With some workloads, the speedup from hash index lookups greatly outweighs the extra work to monitor index lookups and maintain the hash index structure. Access to the adaptive hash index can sometimes become a source of contention under heavy workloads, such as multiple concurrent joins. Queries with LIKE operators and %wildcards also tend not to benefit. For workloads that do not benefit from the adaptive hash index feature, turning it off reduces unnecessary performance overhead. Because it is difficult to predict in advance whether the adaptive hash index feature is appropriate for a particular system and workload, consider running benchmarks with it enabled and disabled. Architectural changes in MySQL 5.6 make it more suitable to disable the adaptive hash index feature than in earlier releases.

The adaptive hash index feature is partitioned. Each index is bound to a specific partition, and each partition is protected by a separate latch. Partitioning is controlled by the innodb_adaptive_hash_index_parts variable. The innodb_adaptive_hash_index_parts variable is set to 8 by default. The maximum setting is 512.
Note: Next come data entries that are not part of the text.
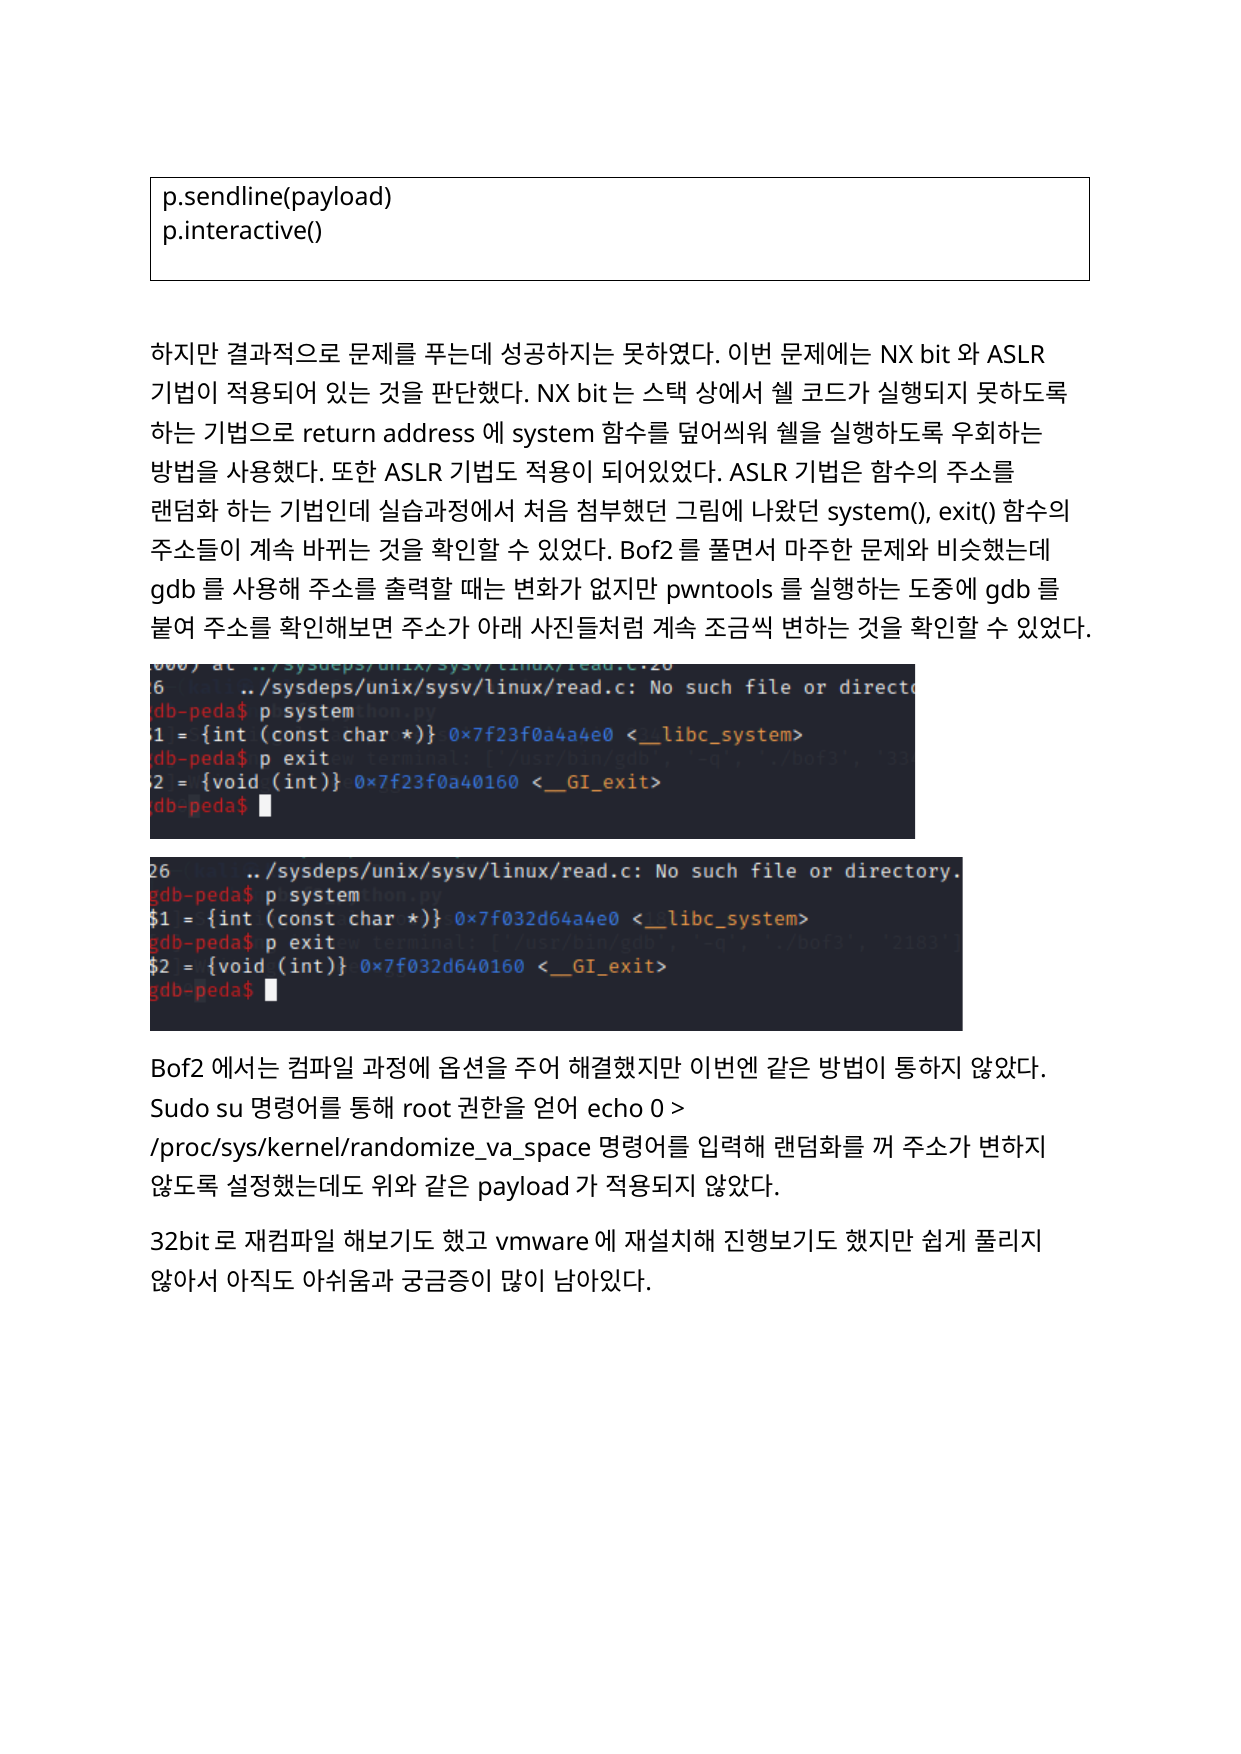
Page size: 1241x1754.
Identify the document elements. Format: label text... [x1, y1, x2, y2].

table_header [151, 178, 1089, 280]
text Bof2 에서는 컴파일 과정에 옵션을 주어 해결했지만 이번엔 같은 방법이 통하지 않았다. Sudo su 명령어를 통해 root 권한을 얻어 echo 0 > /proc/sys/kernel/randomize_va_space 명령어를 입력해 랜덤화를 꺼 주소가 변하지 않도록 설정했는데도 위와 같은 payload가 적용되지 않았다. [150, 1049, 1090, 1202]
text 하지만 결과적으로 문제를 푸는데 성공하지는 못하였다. 이번 문제에는 NX bit 와 ASLR 기법이 적용되어 있는 것을 판단했다. NX bit는 스택 상에서 쉘 코드가 실행되지 못하도록 하는 기법으로 return address 에 system 함수를 덮어씌워 쉘을 실행하도록 우회하는 방법을 사용했다. 또한 ASLR 기법도 적용이 되어있었다. ASLR 기법은 함수의 주소를 랜덤화 하는 기법인데 실습과정에서 처음 첨부했던 그림에 나왔던 system(), exit() 함수의 주소들이 계속 바뀌는 것을 확인할 수 있었다. Bof2를 풀면서 마주한 문제와 비슷했는데 gdb 를 사용해 주소를 출력할 때는 변화가 없지만 pwntools 를 실행하는 도중에 gdb 를 붙여 주소를 확인해보면 주소가 아래 사진들처럼 계속 조금씩 변하는 것을 확인할 수 있었다. [150, 335, 1090, 644]
text 32bit로 재컴파일 해보기도 했고 vmware에 재설치해 진행보기도 했지만 쉽게 풀리지 않아서 아직도 아쉬움과 궁금증이 많이 남아있다. [150, 1222, 1090, 1297]
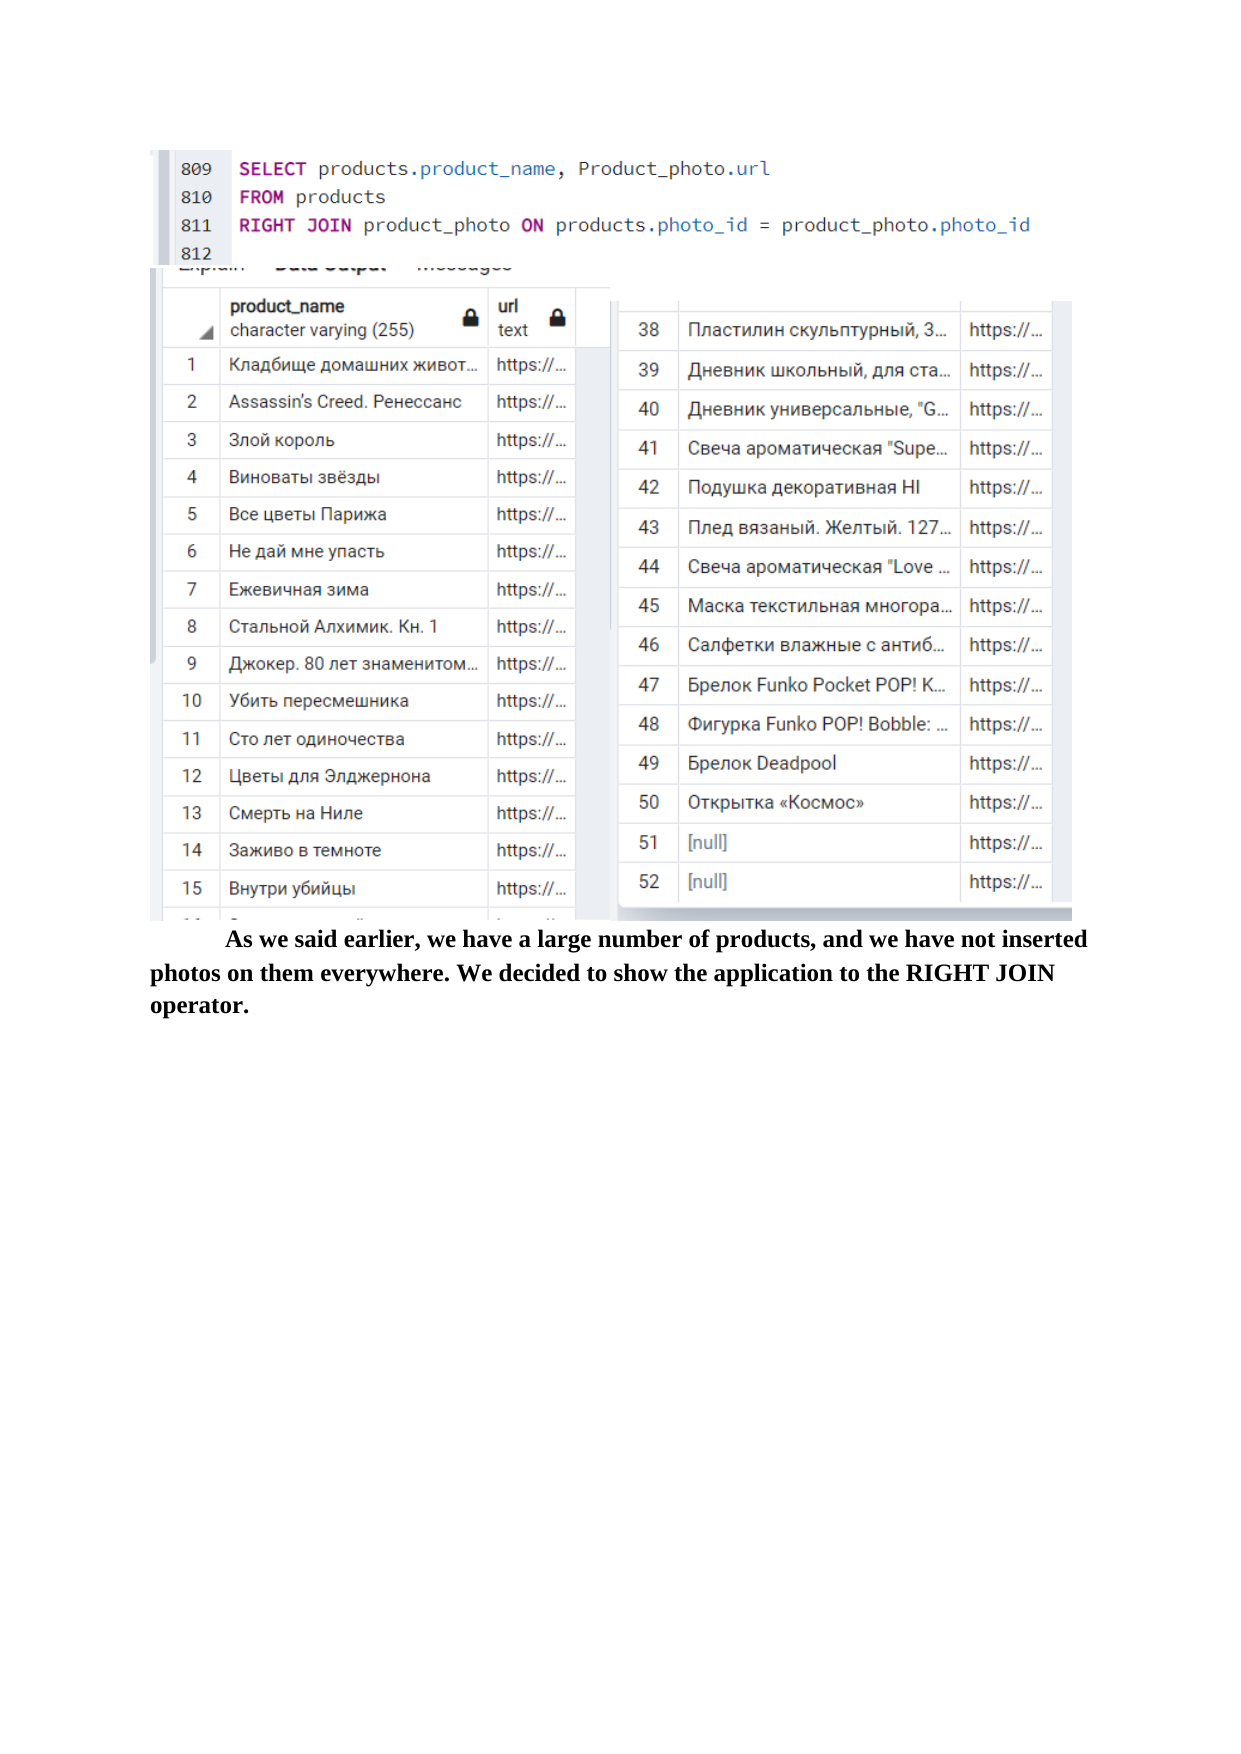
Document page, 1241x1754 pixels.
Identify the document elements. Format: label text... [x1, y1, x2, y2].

picture [150, 268, 1072, 921]
text As we said earlier, we have a large number of products, and we have not inserted photos on them everywhere. We decided to show the application to the RIGHT JOIN operator. [150, 924, 1090, 1019]
picture [150, 150, 1091, 265]
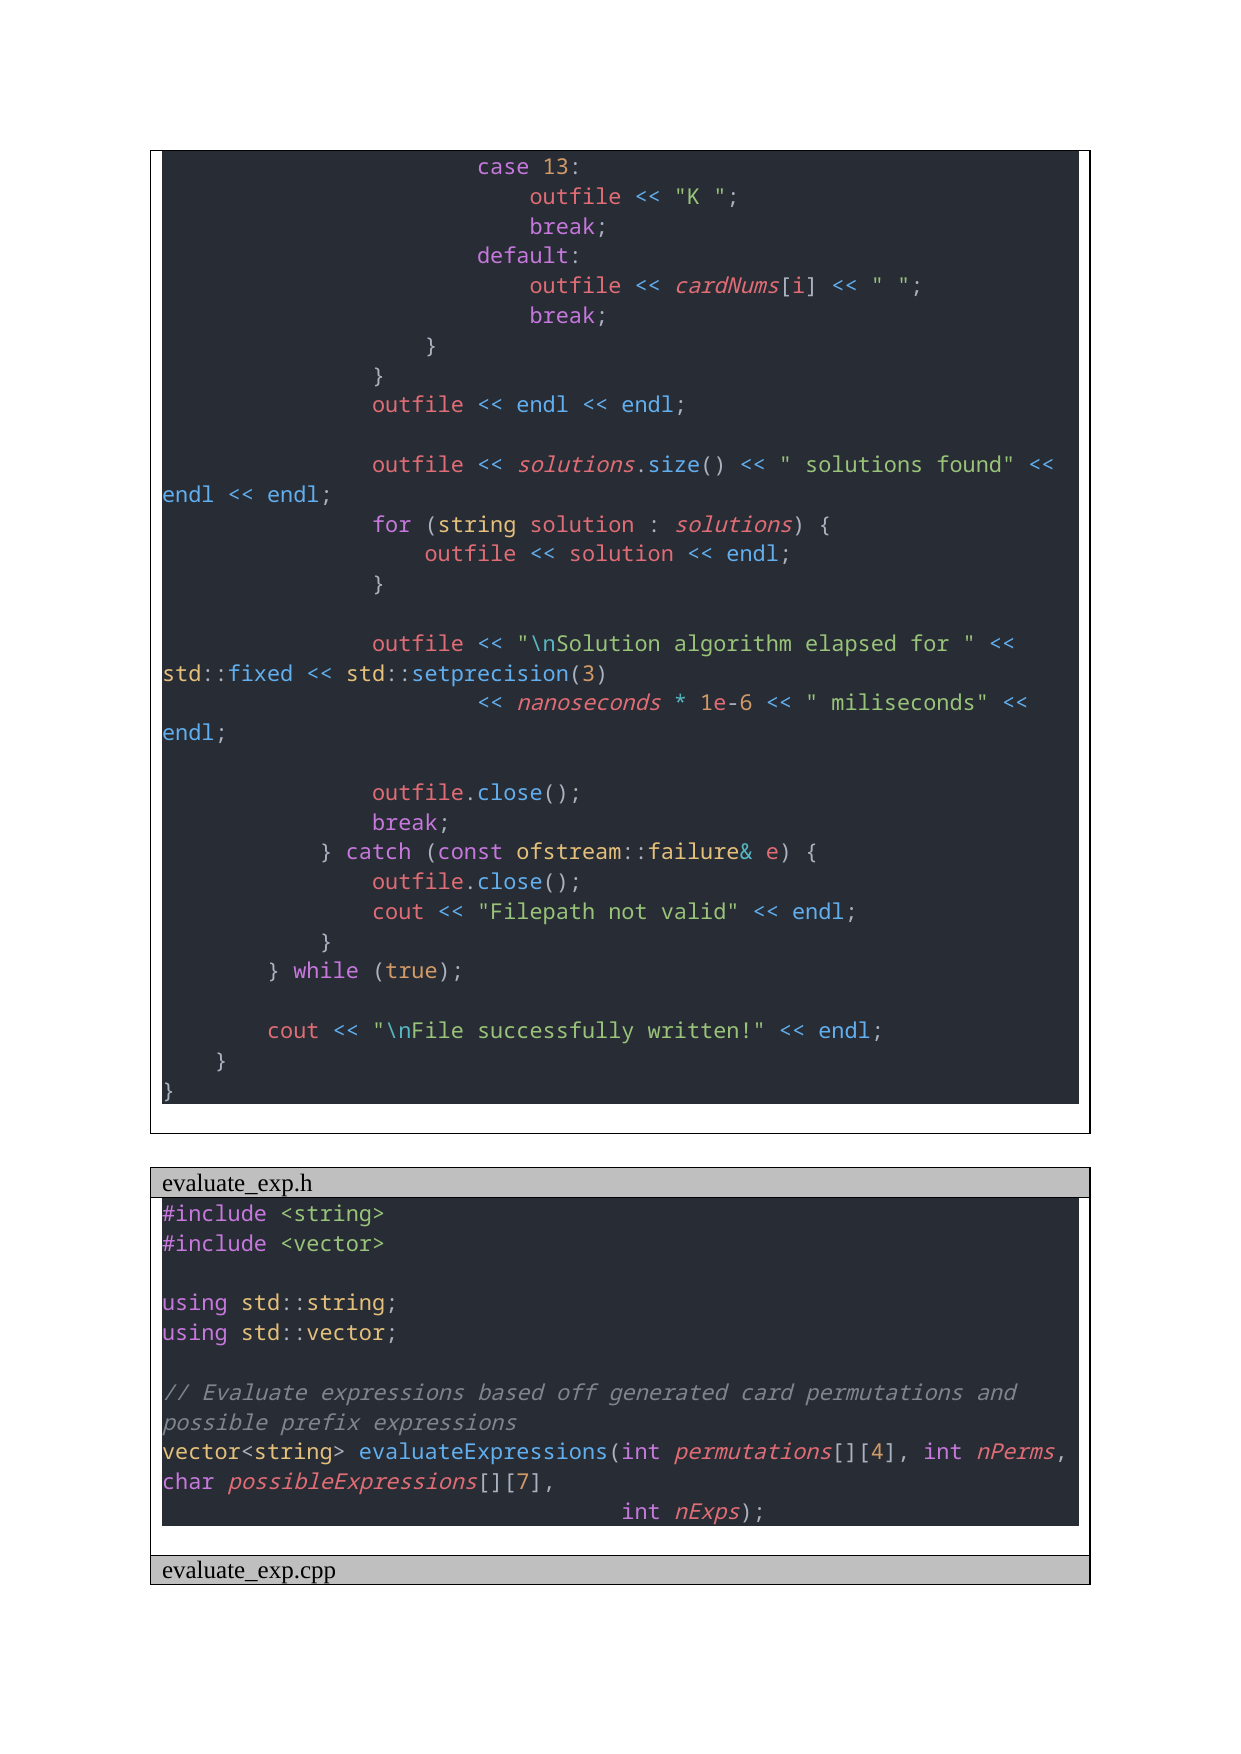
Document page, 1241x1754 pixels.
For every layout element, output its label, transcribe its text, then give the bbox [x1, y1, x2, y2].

table_cell #include <string> #include <vector> using std::string; using std::vector; // Evaluate expressions based off generated card permutations and possible prefix expressions vector<string> evaluateExpressions(int permutations[][4], int nPerms, char possibleExpressions[][7], int nExps); [151, 1198, 1089, 1554]
table_cell #include "cliui.h" #include <cstdio> #include <fstream> #include <iomanip> #include <iostream> #include <limits> #include <string> using std::cin; using std::cout; using std::endl; using std::getline; using std::ifstream; using std::ofstream; using std::string; // Read cards based off user input void readInput(int cardNums[]) { // Initialize variables int i = 0; int idx = 0; bool spaceSeparated = true; // Read line from input as string string str; getline(cin >> std::ws, str); char c; // Iterate over string to ensure valid input while (idx < str.length()) { c = str[idx]; if (c > '1' && c <= '9' && spaceSeparated) { // Card values under 10 cardNums[i % 4] = c - '0'; spaceSeparated = false; } else if (c == '1' && spaceSeparated) { // Handle 10 idx++; c = str[idx]; if (c == '0') { cardNums[i % 4] = 10; spaceSeparated = false; } else { cardNums[0] = cardNums[1] = cardNums[2] = cardNums[3] = -1; return; } } else { // Handle A J Q K and space character if ((c == 'A' || c == 'a') && spaceSeparated) { cardNums[i % 4] = 1; spaceSeparated = false; } else if ((c == 'J' || c == 'j') && spaceSeparated) { cardNums[i % 4] = 11; spaceSeparated = false; } else if ((c == 'Q' || c == 'q') && spaceSeparated) { cardNums[i % 4] = 12; spaceSeparated = false; } else if ((c == 'K' || c == 'k') && spaceSeparated) { cardNums[i % 4] = 13; spaceSeparated = false; } else if (c == ' ') { spaceSeparated = true; i--; } else { cardNums[0] = cardNums[1] = cardNums[2] = cardNums[3] = -1; } } i++; idx++; } // Return invalid input if the number of cards given is not 4 if (i != 4 || idx < str.length()) { cardNums[0] = cardNums[1] = cardNums[2] = cardNums[3] = -1; return; } } // Display splash screen void splashScreen() { cout << R"( .___ ___. ___ __ ___ _______ __ .___________. ___ _ _ | \/ | / \ | |/ / | ____| | | | | |__ \ | || | | \ / | / ^ \ | ' / | |__ | | `---| |----` ) | | || |_ | |\/| | / /_\ \ | < | __| | | | | / / |__ _| | | | | / _____ \ | . \ | |____ | | | | / /_ | | |__| |__| /__/ \__\ |__|\__\ |_______| |__| |__| |____| |_| )" << endl; } // Display header with centered title void header(string str) { for (int i = 0; i < 20; i++) { cout << "="; } cout << "\n"; cout << "=="; for (int i = 2; i < 10 - (str.length() / 2); i++) { cout << " "; } cout << str; for (int i = 10 - (str.length() / 2) + str.length(); i < 18; i++) { cout << " "; } cout << "==\n"; for (int i = 0; i < 20; i++) { cout << "="; } cout << "\n"; } // Display menu and recieve valid input int menuPrompt(string prompt, vector<string> choices) { while (true) { cout << prompt << endl; for (int i = 1; i <= choices.size(); i++) { cout << i << ". "; cout << choices[i - 1] << endl; } cout << endl; cout << "Enter command ("; for (int i = 1; i <= choices.size(); i++) { cout << i; if (i != choices.size()) cout << "/"; } cout << "):" << endl; int choice; cin >> choice; if (choice < 1 || choice > choices.size()) { cout << endl << "Invalid input" << endl << endl; } else { cin.ignore(std::numeric_limits<std::streamsize>::max(), '\n'); return choice; } } } // Display cards void printCards(int cardNums[]) { cout << "----- ----- ----- -----" << endl; cout << "| | | | | | | |" << endl; for (int i = 0; i < 4; i++) { cout << "|"; if (cardNums[i] == 11) { cout << " J"; } else if (cardNums[i] == 1) { cout << " A"; } else if (cardNums[i] == 12) { cout << " Q"; } else if (cardNums[i] == 13) { cout << " K"; } else if (cardNums[i] == 10) { cout << "10"; } else { cout << " " << cardNums[i]; } cout << " | "; } cout << endl; cout << "| | | | | | | |" << endl; cout << "----- ----- ----- -----" << endl; } // Ask for user to press enter to continue program void waitForEnter() { cout << "Continue? (press enter)"; cin.ignore(INT_MAX, '\n'); } // Ask for user to save solution results into file void askToSave(int cardNums[], vector<string> solutions, int nanoseconds) { string str; do { // Validate input cout << "\nWould you like to save your results to a file?(y/n): "; getline(cin >> std::ws, str); } while (str[0] != 'y' && str[0] != 'Y' && str[0] != 'n' && str[0] != 'N'); // Write to file if user inputs Y if (str[0] == 'y' && str[0] != 'Y') { do { cout << "Enter the path to your file: "; getline(cin >> std::ws, str); ofstream outfile; try { outfile.open(str); outfile << "Cards: "; for (int i = 0; i < 4; i++) { switch (cardNums[i]) { case 1: outfile << "A "; break; case 11: outfile << "J "; break; case 12: outfile << "Q "; break; case 13: outfile << "K "; break; default: outfile << cardNums[i] << " "; break; } } outfile << endl << endl; outfile << solutions.size() << " solutions found" << endl << endl; for (string solution : solutions) { outfile << solution << endl; } outfile << "\nSolution algorithm elapsed for " << std::fixed << std::setprecision(3) << nanoseconds * 1e-6 << " miliseconds" << endl; outfile.close(); break; } catch (const ofstream::failure& e) { outfile.close(); cout << "Filepath not valid" << endl; } } while (true); cout << "\nFile successfully written!" << endl; } } [151, 151, 1089, 1133]
table_header evaluate_exp.h [151, 1168, 1089, 1197]
table_cell evaluate_exp.cpp [151, 1556, 1089, 1584]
You can monitor adaptive hash index use and contention in the SEMAPHORES section of SHOW ENGINE INNODB STATUS output. If there are numerous threads waiting on RW-latches created in btr0sea.c, consider increasing the number of adaptive hash index partitions or disabling the adaptive hash index feature.

2.4 Log Buffer

The log buffer is the memory area that holds data to be written to the log files on disk. Log buffer size is defined by the innodb_log_buffer_size variable. The default size is 16MB. The contents of the log buffer are periodically flushed to disk. A large log buffer enables large transactions to run without the need to write redo log data to disk before the transactions commit. Thus, if you have transactions that update, insert, or delete many rows, increasing the size of the log buffer saves disk I/O.

The innodb_flush_log_at_trx_commit variable controls how the contents of the log buffer are written and flushed to disk. The innodb_flush_log_at_timeout variable controls log flushing frequency.